All duties listed in this section are mandatory for ROD team. In the case of no explicit 1st Line Support team in the NGI, duties of that team must be absorbed by the ROD.

A new ROD member needs to follow the procedures in the procedure for joining ROD teams .

Handling tickets

The main responsibility of ROD is to deal with tickets for sites in the region. This includes making sure that the tickets are opened and handled properly. The procedure for handling tickets is described in section Handling tickets.

Putting a site in downtime for urgent matters

In general, ROD can place a site or a service endpoint (i.e., a host) in downtime (in the GOCDB) if it is either requested by the site, or ROD sees an urgent need to put the site into downtime.

ROD may also suspend a site, under exceptional circumstances, without going through all the steps of the escalation procedure. For example, if a security hazard occurs, ROD must suspend a site on the spot in the case of such an emergency. It is important to know that COD can also suspend a site in the case of an emergency, e.g. security incidents or lack of response.

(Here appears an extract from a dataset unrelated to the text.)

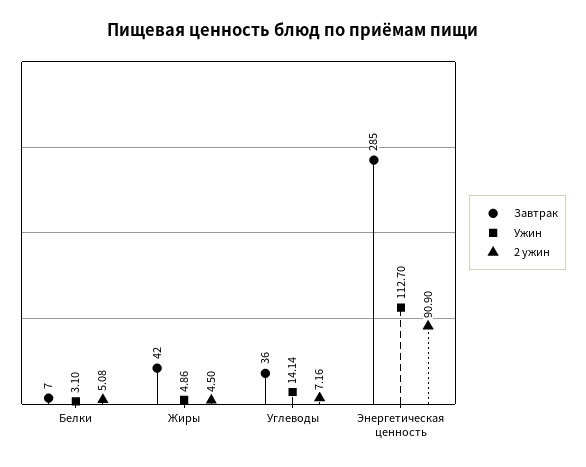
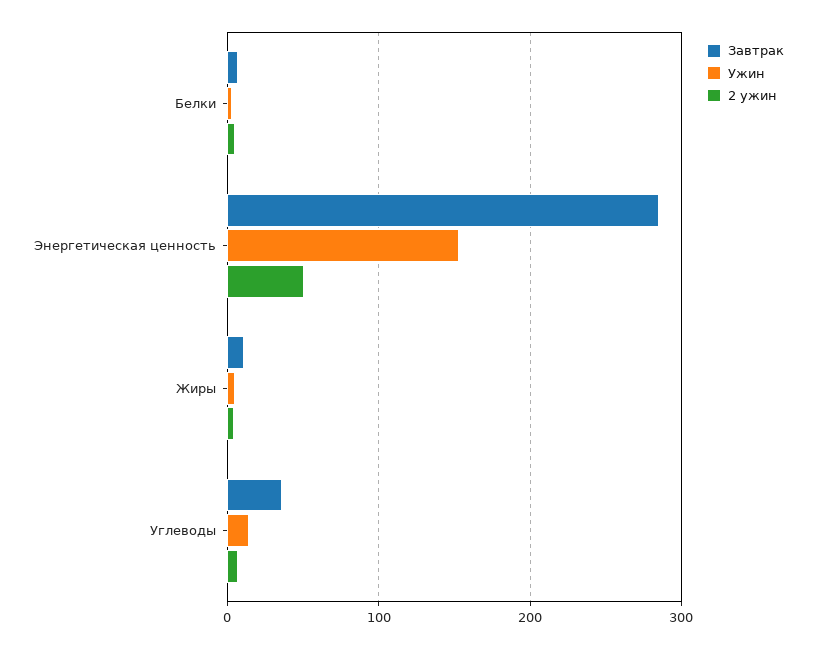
Завтрак, Жиры: 42 -> 10
Ужин, Энергетическая ценность: 112.7 -> 150
2 ужин, Энергетическая ценность: 90.9 -> 50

In both scenarios, it is important that communication channels between all parties involved are active.

Notify COD and EGI CSIRT about urgent matters

ROD should create tickets to COD in the case of urgent matters. For security related issues, 1st Line Support and/or ROD should also notify the CSIRT duty contact.

Summary of ROD duties

Duties of ROD Requirements
Receive incident notification from sites in the scope Mandatory (if not handled by 1st Line Support)
Handle incidents less than 24h old Mandatory (if not handled by 1st Line Support)
Create tickets for alarms older then 24h and that are not in an OK state Mandatory
Escalate tickets to COD if necessary: assignment to COD can be made directly through the dashboard. Mandatory
Propagate actions from COD down to sites Mandatory
Monitor and update any GGUS tickets up to the “solved” status (via the Dashboard) Mandatory
Close alarms for “solved problems” Mandatory
Handle the final state of GGUS tickets not opened from the operations portal by marking them as verified. Mandatory
Put the site in downtime for urgent matters Optional
Create tickets to COD for urgent matters Mandatory

(Definitions in the “Requirements” column: Mandatory – must be covered by either 1st Line Support or the ROD team, Optional – the federation decides how to implement this.)